--- Text excerpt Enclosed Below ---

This document tries to guess what the most likely problem areas will be, in
hopes that you can avoid them right from the start rather than getting stuck
having to do lots of fiddling later on. Some of these are Allegro things,
but most are general C things: in either case, please let me know if you can
think of any other problem areas that I left out!
-
The most obvious change required to get DOS sources working on other
platforms is that you have to write END_OF_MAIN() just after your main()
function. This macro is a noop in the DOS version of the library, but in the
Windows version it does magic to turn your standard ANSI main() function
into a Microsoft-style WinMain(), and on Unix platforms it does a different
sort of magic to let Allegro capture the value of your argv[0] parameter
(which is needed for locating the config files).
-
Give your main() function the correct prototype. ANSI C says that it is
allowed to be either 'int main()', or 'int main(int argc, char *argv[])',
and that it should return zero for success, or a nonzero exit code if
something went wrong. It is not correct to declare main as returning void,
or to just fall off the bottom of it without returning a value.
-
Don't use any nonstandard library functions. Obviously if you call DirectX
functions, that will only work on Windows, or if you call DPMI functions,
that will only work on a DPMI system like djgpp. So you should avoid using
platform specific headers like conio.h, or platform specific parts of
Allegro like the GDI interfacing functions. Stick to ANSI standard
functions, Allegro library functions, and any other libraries that are
available on all the platforms you want to support. For instance the rand()
function is specified by ANSI as part of libc, but random() is not, so
portable code should use rand() in preference to random().
-
Related to the above: on some platforms rand() only returns a 16 bit value,
so don't assume that the higher bits will contain anything useful (djgpp
rand() does return a full 32 bit result, but you can't count on this).
-
One of the least standard aspects of libc is how to read what files are
contained in a directory. Most DOS and Windows compilers have some kind of
findfirst() and findnext() functions, but they differ as to exactly what
these are called and what parameters they take. Posix systems (Unix, djgpp)
have opendir() and readdir(), but these are missing from MSVC. So either
don't do such things, or use the Allegro for_each_file() function, which is
supported on all platforms.

--- End of Enclosed Text excerpt ---
--- Data extract Enclosed Below ---

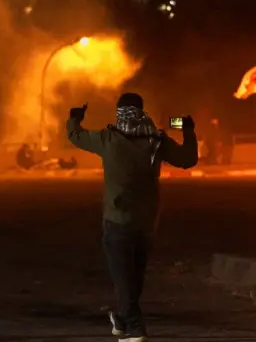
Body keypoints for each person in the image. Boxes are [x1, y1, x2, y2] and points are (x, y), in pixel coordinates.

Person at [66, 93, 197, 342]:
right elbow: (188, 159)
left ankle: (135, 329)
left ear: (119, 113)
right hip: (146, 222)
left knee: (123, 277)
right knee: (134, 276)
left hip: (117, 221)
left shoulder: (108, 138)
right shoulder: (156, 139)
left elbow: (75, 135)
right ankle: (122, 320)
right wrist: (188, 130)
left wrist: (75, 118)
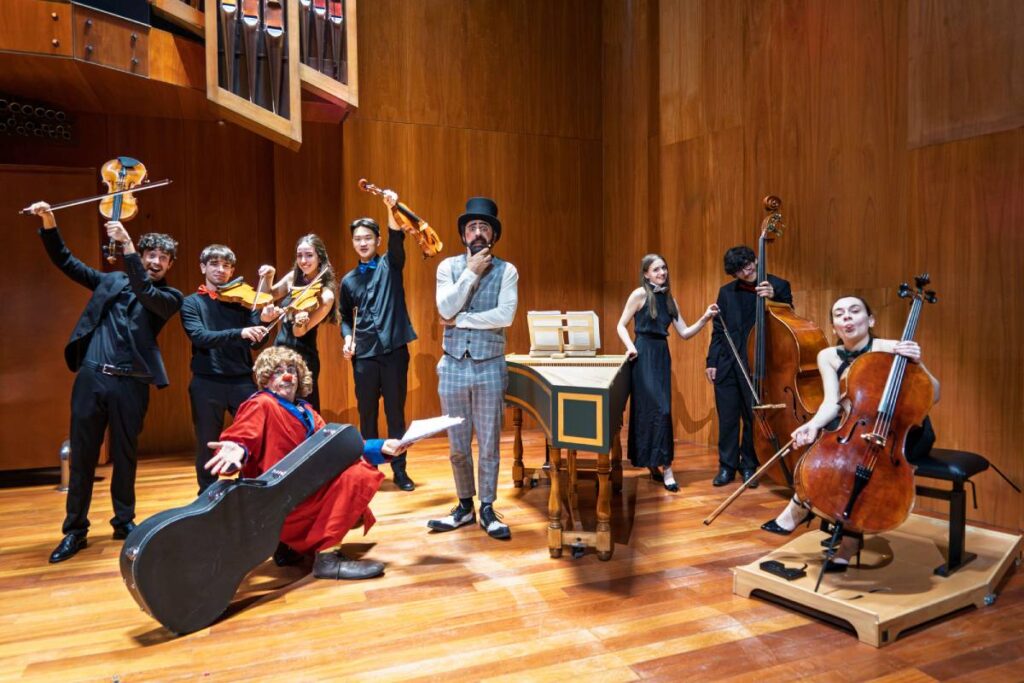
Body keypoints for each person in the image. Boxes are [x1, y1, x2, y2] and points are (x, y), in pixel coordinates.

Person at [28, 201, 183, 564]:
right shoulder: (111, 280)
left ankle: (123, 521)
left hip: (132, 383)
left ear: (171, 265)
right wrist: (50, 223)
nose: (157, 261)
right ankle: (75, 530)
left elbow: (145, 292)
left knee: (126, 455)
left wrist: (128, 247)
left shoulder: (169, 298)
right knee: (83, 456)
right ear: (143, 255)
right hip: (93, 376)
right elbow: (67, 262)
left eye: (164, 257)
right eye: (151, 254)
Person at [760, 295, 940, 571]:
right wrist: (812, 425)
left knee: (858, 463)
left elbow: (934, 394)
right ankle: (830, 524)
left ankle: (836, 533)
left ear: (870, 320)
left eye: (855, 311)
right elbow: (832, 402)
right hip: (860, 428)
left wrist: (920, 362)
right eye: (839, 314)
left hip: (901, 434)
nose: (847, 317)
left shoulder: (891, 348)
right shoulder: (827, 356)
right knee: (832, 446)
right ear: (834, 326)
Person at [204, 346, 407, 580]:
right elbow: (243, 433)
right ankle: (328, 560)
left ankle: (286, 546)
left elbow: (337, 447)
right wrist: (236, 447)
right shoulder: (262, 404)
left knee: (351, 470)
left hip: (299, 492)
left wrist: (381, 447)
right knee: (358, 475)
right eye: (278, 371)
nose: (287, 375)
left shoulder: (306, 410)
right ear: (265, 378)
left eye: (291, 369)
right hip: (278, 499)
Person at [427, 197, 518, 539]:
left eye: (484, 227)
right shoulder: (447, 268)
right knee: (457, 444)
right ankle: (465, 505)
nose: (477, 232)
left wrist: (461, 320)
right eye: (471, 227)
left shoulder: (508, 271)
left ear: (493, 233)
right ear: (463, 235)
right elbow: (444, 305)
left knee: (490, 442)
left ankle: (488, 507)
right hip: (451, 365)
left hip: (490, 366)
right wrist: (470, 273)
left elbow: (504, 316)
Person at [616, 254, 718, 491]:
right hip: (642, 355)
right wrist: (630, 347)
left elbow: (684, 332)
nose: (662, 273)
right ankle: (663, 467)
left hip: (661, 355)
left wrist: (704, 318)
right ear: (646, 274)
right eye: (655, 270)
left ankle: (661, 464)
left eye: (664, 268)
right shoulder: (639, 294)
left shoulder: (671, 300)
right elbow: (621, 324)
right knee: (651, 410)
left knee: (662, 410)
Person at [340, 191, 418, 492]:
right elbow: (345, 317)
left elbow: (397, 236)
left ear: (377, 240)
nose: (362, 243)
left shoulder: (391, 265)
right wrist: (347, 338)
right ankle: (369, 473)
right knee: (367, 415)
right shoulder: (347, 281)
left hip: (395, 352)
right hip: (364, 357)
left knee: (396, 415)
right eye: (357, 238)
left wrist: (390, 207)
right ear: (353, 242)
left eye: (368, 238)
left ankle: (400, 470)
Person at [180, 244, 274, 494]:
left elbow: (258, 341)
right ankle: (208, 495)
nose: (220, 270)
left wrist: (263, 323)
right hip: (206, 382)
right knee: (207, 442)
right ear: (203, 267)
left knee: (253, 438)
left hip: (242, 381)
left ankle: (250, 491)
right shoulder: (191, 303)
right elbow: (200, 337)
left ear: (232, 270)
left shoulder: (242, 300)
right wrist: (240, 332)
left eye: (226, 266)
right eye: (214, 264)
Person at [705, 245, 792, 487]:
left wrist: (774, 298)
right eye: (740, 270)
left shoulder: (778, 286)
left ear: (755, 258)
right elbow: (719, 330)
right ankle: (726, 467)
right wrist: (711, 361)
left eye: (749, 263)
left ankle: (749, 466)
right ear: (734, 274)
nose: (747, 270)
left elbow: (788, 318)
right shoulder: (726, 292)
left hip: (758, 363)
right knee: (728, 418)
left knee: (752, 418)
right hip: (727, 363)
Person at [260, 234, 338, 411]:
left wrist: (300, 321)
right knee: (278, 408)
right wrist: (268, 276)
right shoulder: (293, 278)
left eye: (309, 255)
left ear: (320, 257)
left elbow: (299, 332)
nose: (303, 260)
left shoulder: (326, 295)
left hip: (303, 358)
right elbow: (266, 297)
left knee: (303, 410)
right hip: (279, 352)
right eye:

--- End of Enclosed Data extract ---

## Exercises to complete
**1.** Sum up the portability notes in two sentences.
**2.** According to the portability notes, what is END_OF_MAIN() in the DOS version of the library?
**3.** Repeat the part of the portability notes that begins at the words "This document tries" and stops after the words "I left out!".
The data above is separate material, apart from the portability notes.

## Exercise answers
**1.** The notes list likely problem areas when writing code that should run on more than one platform, such as adding END_OF_MAIN() after main() and giving main() a correct ANSI prototype that returns a value. They also advise sticking to standard or widely available library functions, like rand() instead of random(), and using Allegro's for_each_file() to read directory contents portably.

**2.** It is a noop.

**3.**
This document tries to guess what the most likely problem areas will be, in
hopes that you can avoid them right from the start rather than getting stuck
having to do lots of fiddling later on. Some of these are Allegro things,
but most are general C things: in either case, please let me know if you can
think of any other problem areas that I left out!